[Tasks to carry out]
• A. Render this sentence from the debt securities page in Spanish: "No, I’m actually talking about something completely different here."
• B. Carry on with the debt securities page, picking up right after its last sentence.

[Text]
════

Debt Securities


Special Notice: This page is directed specifically to those companies that operate under conventional Australian financial and accounting standards. This page therefore is of no interest (no pun intended!) to shari’ah-based companies that are prohibited from paying interest either directly or indirectly through pseudo-interest charges.

Warning: There is a considerable amount of information here concerning the use of debt securities, a pragmatic alternative to equity raising. I understand how important this information is to you when making up your mind as to who can best help you with the expansion of your business. Consequently, as the guide covers a lot of ground, expect a long read.

Need venture funding? Don’t overlook the flexibility of debt securities

Hello and welcome. I have something quite different for you in this webpage. This webpage deals with … [shudder! shudder!] … debt funds. Now I know many of you are here only for the equity raising deal, but keep an open mind on this. You might be surprised here because when I talk about debt funds, I am not talking about bank loans, finance company loans, collateral leasing, credit cards  and all the other cute systems that the debt finance industry can devise to get your hard earned out of your pockets and into theirs.

No, I’m actually talking about something completely different here. I’m talking about access to funds where you can personally negotiate on a one-to-one basis with an investor the terms and conditions of the investor’s commitment to provide your venture with loan funds to your company.

════

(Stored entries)
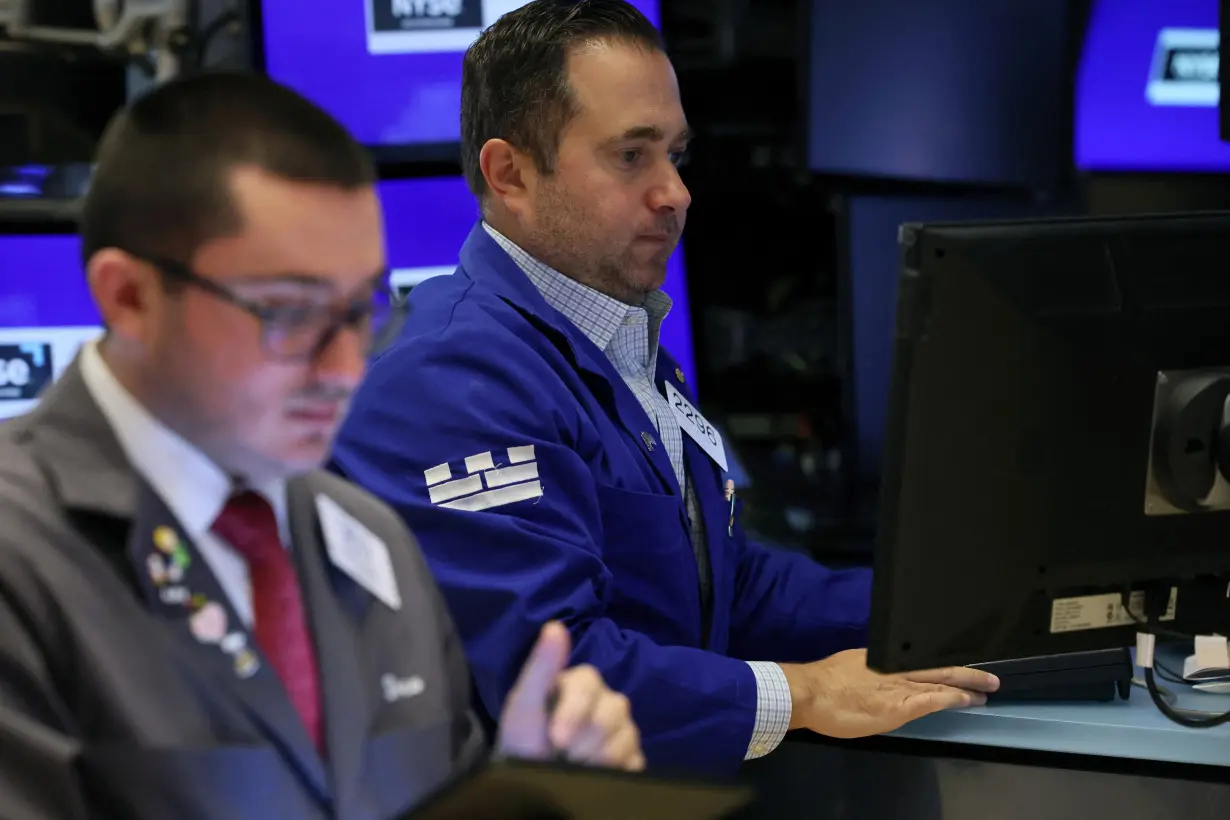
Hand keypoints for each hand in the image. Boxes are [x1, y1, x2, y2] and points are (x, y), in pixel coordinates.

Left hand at [496, 622, 644, 770]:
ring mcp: (623, 729)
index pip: (590, 685)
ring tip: (575, 766)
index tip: (555, 738)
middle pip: (613, 711)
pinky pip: (636, 762)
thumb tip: (555, 626)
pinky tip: (596, 774)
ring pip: (627, 738)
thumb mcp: (523, 703)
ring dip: (596, 760)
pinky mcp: (633, 758)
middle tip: (562, 753)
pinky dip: (615, 773)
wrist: (529, 780)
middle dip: (583, 741)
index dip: (573, 714)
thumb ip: (540, 666)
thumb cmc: (524, 738)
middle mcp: (608, 701)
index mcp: (583, 682)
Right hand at [780, 649, 999, 738]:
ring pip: (941, 680)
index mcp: (881, 661)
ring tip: (987, 688)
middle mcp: (895, 669)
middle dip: (965, 671)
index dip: (940, 663)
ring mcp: (900, 686)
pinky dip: (953, 698)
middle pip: (938, 667)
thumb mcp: (848, 669)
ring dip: (967, 685)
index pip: (918, 660)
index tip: (955, 665)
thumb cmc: (822, 685)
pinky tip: (969, 700)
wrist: (811, 693)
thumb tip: (875, 679)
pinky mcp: (901, 704)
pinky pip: (934, 699)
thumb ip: (867, 674)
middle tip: (989, 676)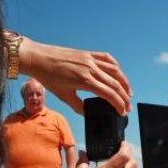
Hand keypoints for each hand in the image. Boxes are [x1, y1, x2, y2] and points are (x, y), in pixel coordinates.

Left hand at [18, 36, 132, 115]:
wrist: (38, 58)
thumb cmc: (48, 77)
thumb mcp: (64, 95)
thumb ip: (78, 106)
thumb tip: (89, 113)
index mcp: (85, 80)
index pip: (109, 94)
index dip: (118, 104)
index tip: (122, 112)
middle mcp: (91, 68)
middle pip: (115, 84)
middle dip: (124, 97)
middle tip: (128, 106)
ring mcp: (90, 59)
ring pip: (115, 70)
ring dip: (124, 82)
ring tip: (128, 92)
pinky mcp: (88, 53)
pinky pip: (107, 58)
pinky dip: (115, 67)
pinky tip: (118, 73)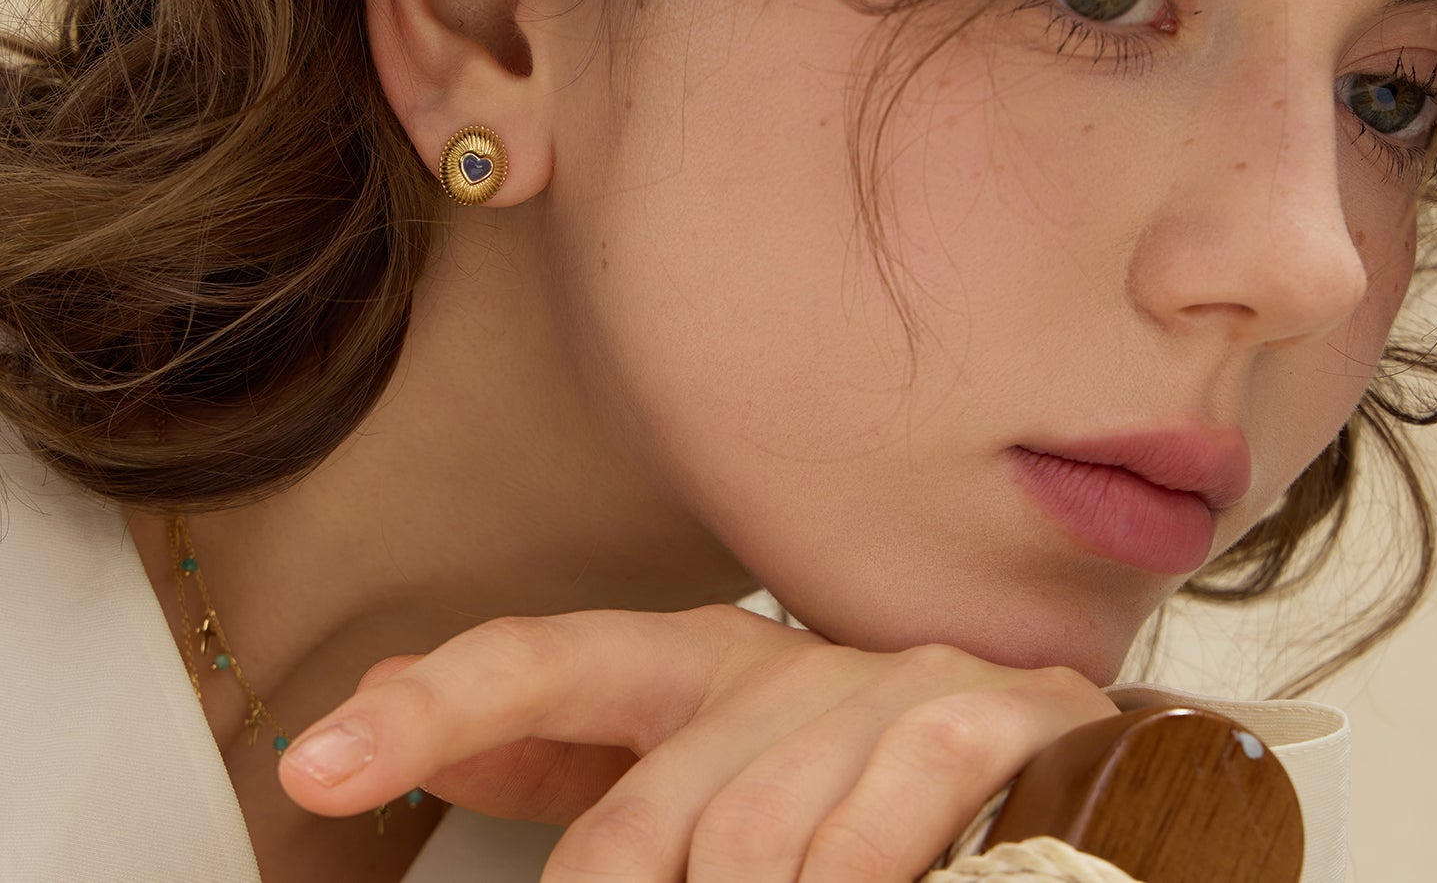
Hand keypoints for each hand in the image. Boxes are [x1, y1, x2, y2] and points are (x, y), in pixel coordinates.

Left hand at [278, 604, 1115, 880]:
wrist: (1031, 766)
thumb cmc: (829, 787)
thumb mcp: (686, 772)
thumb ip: (562, 762)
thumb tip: (390, 721)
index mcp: (685, 667)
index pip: (541, 664)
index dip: (430, 708)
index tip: (316, 761)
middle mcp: (773, 665)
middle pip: (642, 827)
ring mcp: (879, 686)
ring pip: (755, 848)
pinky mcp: (983, 715)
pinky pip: (885, 818)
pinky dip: (855, 878)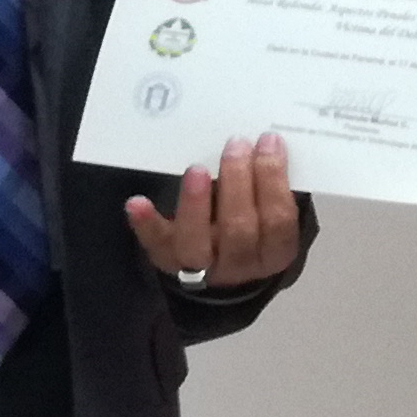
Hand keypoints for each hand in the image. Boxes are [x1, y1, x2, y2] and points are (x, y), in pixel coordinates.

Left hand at [122, 132, 301, 292]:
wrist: (224, 274)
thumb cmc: (253, 228)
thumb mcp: (272, 215)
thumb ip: (272, 187)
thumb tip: (269, 141)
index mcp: (276, 252)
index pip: (278, 219)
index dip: (273, 179)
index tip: (268, 141)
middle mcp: (241, 264)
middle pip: (239, 228)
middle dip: (238, 181)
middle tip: (235, 145)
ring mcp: (203, 267)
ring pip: (198, 241)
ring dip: (196, 203)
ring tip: (197, 169)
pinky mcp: (169, 260)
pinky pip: (157, 244)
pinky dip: (147, 223)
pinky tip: (137, 202)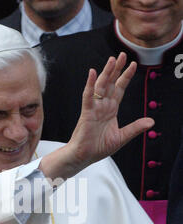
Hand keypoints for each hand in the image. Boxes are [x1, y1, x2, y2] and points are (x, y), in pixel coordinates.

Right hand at [40, 53, 153, 180]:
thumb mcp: (122, 137)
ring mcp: (94, 108)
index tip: (133, 64)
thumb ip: (135, 128)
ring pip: (100, 86)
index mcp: (111, 110)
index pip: (119, 89)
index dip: (126, 77)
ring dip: (106, 72)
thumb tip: (151, 122)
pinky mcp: (86, 112)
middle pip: (110, 83)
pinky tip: (92, 73)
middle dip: (116, 69)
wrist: (84, 156)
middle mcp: (103, 106)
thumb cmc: (98, 148)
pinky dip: (89, 84)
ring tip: (112, 60)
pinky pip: (88, 96)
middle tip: (122, 55)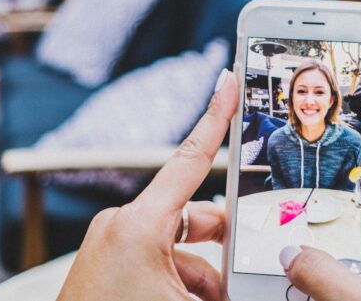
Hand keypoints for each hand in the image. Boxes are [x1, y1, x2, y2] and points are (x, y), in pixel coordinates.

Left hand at [56, 70, 236, 300]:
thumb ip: (224, 286)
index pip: (191, 158)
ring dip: (206, 276)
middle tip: (251, 265)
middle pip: (195, 217)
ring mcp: (112, 245)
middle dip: (225, 246)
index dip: (217, 117)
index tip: (230, 82)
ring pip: (179, 246)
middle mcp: (123, 226)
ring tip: (219, 298)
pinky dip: (182, 282)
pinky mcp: (107, 265)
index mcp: (139, 224)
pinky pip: (158, 261)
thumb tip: (253, 286)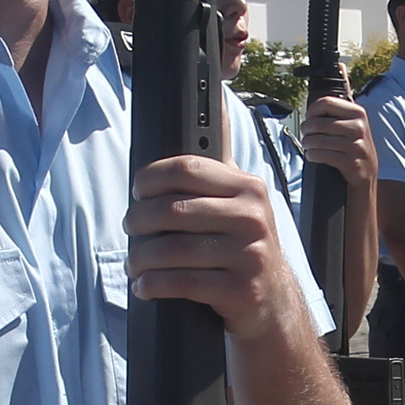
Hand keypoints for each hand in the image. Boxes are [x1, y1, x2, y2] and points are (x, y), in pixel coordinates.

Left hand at [130, 153, 300, 337]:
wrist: (275, 299)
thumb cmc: (245, 246)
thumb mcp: (242, 202)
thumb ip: (221, 166)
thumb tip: (218, 105)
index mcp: (249, 188)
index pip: (187, 168)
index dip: (152, 178)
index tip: (138, 191)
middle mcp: (252, 217)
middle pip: (173, 210)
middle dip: (139, 220)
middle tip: (129, 228)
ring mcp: (249, 254)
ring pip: (173, 249)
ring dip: (140, 258)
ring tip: (133, 263)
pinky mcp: (240, 289)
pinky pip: (182, 283)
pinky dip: (153, 284)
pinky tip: (144, 286)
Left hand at [300, 94, 375, 185]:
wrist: (367, 174)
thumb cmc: (354, 148)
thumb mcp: (353, 126)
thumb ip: (337, 114)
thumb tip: (312, 110)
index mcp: (358, 113)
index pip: (327, 102)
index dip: (312, 111)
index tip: (309, 118)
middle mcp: (359, 127)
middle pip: (318, 123)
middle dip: (306, 130)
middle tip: (305, 135)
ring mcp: (356, 146)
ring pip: (318, 140)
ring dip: (307, 144)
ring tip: (307, 146)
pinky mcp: (350, 162)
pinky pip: (322, 155)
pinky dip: (312, 155)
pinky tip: (312, 155)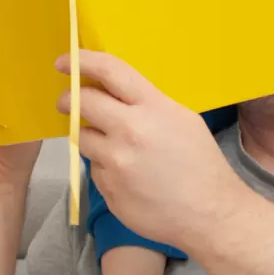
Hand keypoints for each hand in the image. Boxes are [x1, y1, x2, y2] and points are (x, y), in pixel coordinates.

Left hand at [57, 51, 243, 247]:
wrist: (208, 213)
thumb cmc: (201, 161)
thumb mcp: (182, 119)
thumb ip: (147, 104)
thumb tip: (113, 94)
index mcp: (153, 107)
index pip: (110, 72)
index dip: (82, 61)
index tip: (65, 62)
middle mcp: (129, 131)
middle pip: (81, 103)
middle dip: (69, 99)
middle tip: (68, 101)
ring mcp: (115, 162)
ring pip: (82, 137)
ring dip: (90, 135)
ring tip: (113, 145)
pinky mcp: (107, 189)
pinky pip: (94, 168)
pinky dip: (103, 166)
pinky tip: (127, 175)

════

[Answers provided]
• A. No, en realidad aquí estoy hablando de algo completamente distinto.

• B.
Debt securities. Companies, particularly those structured as public (unlisted) companies (and you will have one of these if you walk down the equity raising path with me) have access to the full armoury of capital raising instruments. These capital raising instruments include securities classed as instruments of debt such as debentures, convertible redeemable preference shares and promissory notes. You may not have ever seriously looked at these types of securities before, but in certain circumstances, they can be very useful. Let me show you how.

Give Debentures a miss. Debentures are the odd man out here. They are not as useful to small and mid-size enterprises as are convertible redeemable preference shares and promissory notes. The reason is that they are generally used by publicly listed companies (i.e. stock exchange listed companies) to raise much larger amounts of capital than that usually sought by small and mid-size companies. They also have a relatively longer life as an active security.

Debentures are a high maintenance security. In comparative terms therefore to other forms of debt securities, debentures require a much higher degree of management control and administrative oversight, because debentures are secured by a trust deed, usually over all the assets of the company that are not otherwise mortgaged. This makes them somewhat unattractive and perhaps unacceptable to many small and mid-size companies.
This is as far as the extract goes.